Instruction:
An exact copy of all the data, minus the images, is required.

(Supplied records begins)

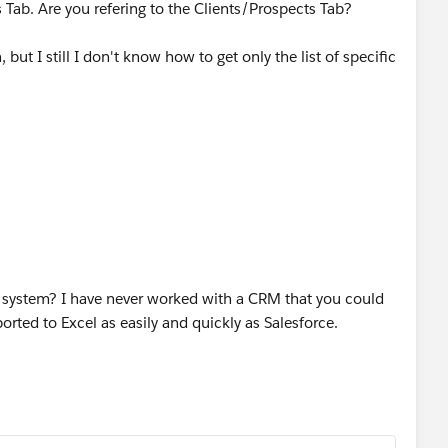
s Tab. Are you refering to the Clients/Prospects Tab?
 but I still I don't know how to get only the list of specific
ary IA but that of course gives me all of his clients. I can't
ients without having to drag and drop the
nter every single client's last name. Then I have the
hout having to do the drag and drop for stree, city, postal
?
Am I missing something?
ld system? I have never worked with a CRM that you could
orted to Excel as easily and quickly as Salesforce.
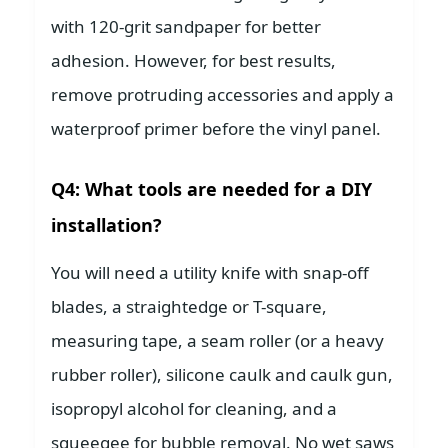
with 120-grit sandpaper for better
adhesion. However, for best results,
remove protruding accessories and apply a
waterproof primer before the vinyl panel.
Q4: What tools are needed for a DIY
installation?
You will need a utility knife with snap-off
blades, a straightedge or T-square,
measuring tape, a seam roller (or a heavy
rubber roller), silicone caulk and caulk gun,
isopropyl alcohol for cleaning, and a
squeegee for bubble removal. No wet saws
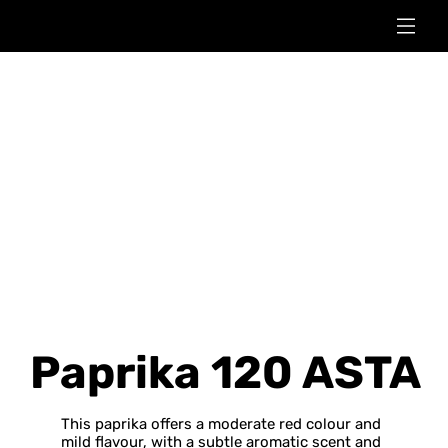
Paprika 120 ASTA
This paprika offers a moderate red colour and
mild flavour, with a subtle aromatic scent and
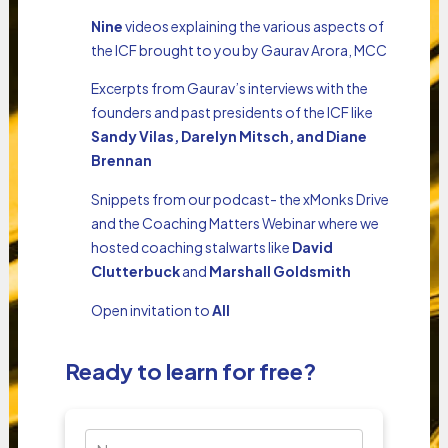
Nine
videos explaining the various aspects of
the ICF brought to you by Gaurav Arora, MCC
Excerpts from Gaurav’s interviews with the
founders and past presidents of the ICF like
Sandy Vilas, Darelyn Mitsch, and Diane
Brennan
Snippets from our podcast- the xMonks Drive
and the Coaching Matters Webinar where we
hosted coaching stalwarts like
David
Clutterbuck
and
Marshall Goldsmith
Open invitation to
All
Ready to learn for free?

(Supplied records ends)

Result for this exercise:
s Tab. Are you refering to the Clients/Prospects Tab?
 but I still I don't know how to get only the list of specific
ary IA but that of course gives me all of his clients. I can't
ients without having to drag and drop the
nter every single client's last name. Then I have the
hout having to do the drag and drop for stree, city, postal
?
Am I missing something?
ld system? I have never worked with a CRM that you could
orted to Excel as easily and quickly as Salesforce.
with 120-grit sandpaper for better
adhesion. However, for best results,
remove protruding accessories and apply a
waterproof primer before the vinyl panel.
Q4: What tools are needed for a DIY
installation?
You will need a utility knife with snap-off
blades, a straightedge or T-square,
measuring tape, a seam roller (or a heavy
rubber roller), silicone caulk and caulk gun,
isopropyl alcohol for cleaning, and a
squeegee for bubble removal. No wet saws
Paprika 120 ASTA
This paprika offers a moderate red colour and
mild flavour, with a subtle aromatic scent and
Nine
videos explaining the various aspects of
the ICF brought to you by Gaurav Arora, MCC
Excerpts from Gaurav’s interviews with the
founders and past presidents of the ICF like
Sandy Vilas, Darelyn Mitsch, and Diane
Brennan
Snippets from our podcast- the xMonks Drive
and the Coaching Matters Webinar where we
hosted coaching stalwarts like
David
Clutterbuck
and
Marshall Goldsmith
Open invitation to
All
Ready to learn for free?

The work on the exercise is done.